_Excerpted data_:

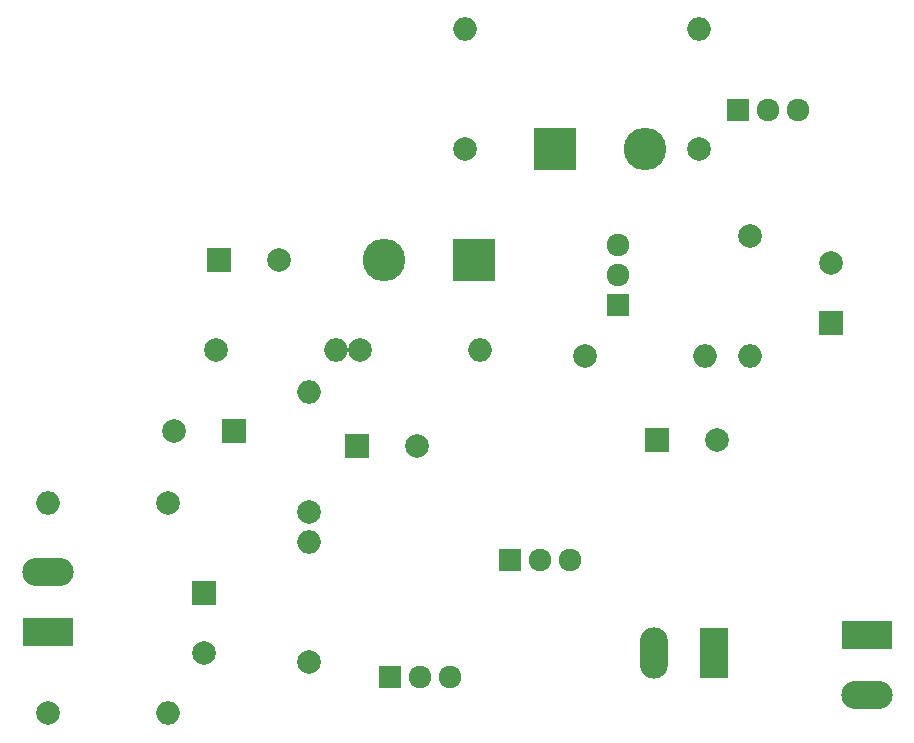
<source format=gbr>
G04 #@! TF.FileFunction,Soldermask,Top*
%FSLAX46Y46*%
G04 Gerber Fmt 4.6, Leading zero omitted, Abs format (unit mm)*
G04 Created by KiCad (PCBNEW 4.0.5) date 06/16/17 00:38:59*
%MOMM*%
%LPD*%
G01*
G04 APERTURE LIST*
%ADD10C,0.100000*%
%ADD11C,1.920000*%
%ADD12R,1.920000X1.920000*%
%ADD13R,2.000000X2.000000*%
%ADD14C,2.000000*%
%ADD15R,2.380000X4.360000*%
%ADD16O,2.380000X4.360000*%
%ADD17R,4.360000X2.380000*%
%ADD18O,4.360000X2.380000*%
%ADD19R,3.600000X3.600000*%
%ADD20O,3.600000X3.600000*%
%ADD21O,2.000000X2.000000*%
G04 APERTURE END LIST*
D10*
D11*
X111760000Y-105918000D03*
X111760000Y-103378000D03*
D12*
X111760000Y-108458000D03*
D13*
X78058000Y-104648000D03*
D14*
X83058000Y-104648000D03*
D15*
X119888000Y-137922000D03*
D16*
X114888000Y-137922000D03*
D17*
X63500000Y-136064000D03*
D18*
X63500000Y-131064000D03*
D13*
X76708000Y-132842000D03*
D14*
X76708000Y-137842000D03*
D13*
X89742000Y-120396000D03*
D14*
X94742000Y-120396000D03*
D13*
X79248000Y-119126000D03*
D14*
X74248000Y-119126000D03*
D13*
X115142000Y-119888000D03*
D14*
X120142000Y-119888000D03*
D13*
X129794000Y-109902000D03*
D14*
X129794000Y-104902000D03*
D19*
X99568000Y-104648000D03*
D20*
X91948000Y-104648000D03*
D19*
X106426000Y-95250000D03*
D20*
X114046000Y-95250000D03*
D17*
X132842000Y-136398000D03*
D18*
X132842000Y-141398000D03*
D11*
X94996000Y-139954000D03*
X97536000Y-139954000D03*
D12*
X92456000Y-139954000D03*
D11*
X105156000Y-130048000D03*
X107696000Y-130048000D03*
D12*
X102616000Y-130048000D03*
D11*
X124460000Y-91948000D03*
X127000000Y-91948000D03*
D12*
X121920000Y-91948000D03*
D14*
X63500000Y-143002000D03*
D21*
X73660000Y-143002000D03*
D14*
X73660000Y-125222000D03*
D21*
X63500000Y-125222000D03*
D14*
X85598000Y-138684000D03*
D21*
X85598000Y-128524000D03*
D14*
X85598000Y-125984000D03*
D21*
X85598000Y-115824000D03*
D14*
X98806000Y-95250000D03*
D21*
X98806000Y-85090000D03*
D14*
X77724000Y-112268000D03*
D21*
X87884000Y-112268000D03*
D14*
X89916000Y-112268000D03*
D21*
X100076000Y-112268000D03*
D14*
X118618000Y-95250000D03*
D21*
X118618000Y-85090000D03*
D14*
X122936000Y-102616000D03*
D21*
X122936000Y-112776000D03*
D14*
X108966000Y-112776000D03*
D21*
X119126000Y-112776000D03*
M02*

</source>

_Exercise aim_: Count up the lines containing "APERTURE" in the listing above, then write that number and stop.

_Problem solution_: 2